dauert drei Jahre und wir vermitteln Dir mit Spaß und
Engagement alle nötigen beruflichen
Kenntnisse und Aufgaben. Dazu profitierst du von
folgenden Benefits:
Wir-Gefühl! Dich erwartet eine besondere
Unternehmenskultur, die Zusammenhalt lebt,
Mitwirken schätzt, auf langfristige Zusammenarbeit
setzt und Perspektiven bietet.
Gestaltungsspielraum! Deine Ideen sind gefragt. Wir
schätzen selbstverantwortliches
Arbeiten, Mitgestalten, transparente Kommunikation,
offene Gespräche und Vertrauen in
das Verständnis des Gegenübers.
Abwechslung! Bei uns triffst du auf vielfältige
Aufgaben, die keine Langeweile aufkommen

○ ○ ○ ○

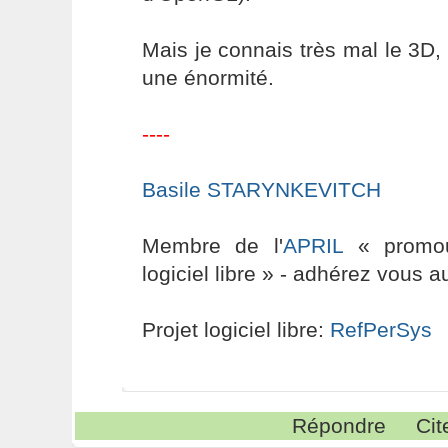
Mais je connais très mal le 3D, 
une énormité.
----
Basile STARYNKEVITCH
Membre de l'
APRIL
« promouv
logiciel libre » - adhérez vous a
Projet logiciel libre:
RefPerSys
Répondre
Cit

○ ○ ○ ○

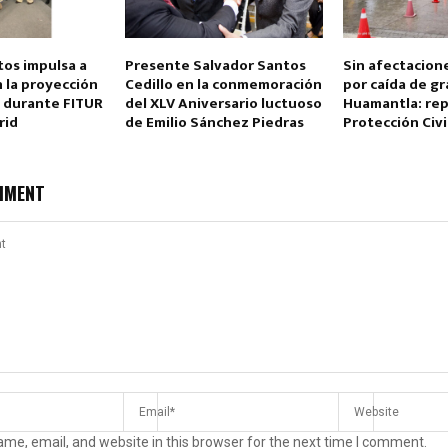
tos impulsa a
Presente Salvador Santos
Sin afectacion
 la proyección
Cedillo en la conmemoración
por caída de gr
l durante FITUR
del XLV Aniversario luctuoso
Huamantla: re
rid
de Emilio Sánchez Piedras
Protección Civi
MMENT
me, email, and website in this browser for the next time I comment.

○ ○ ○ ○

- The problem
Only lines that include "libre" belong in the answer; copy all of them from the listing.

- Answer to this exercise
logiciel libre » - adhérez vous a
Projet logiciel libre:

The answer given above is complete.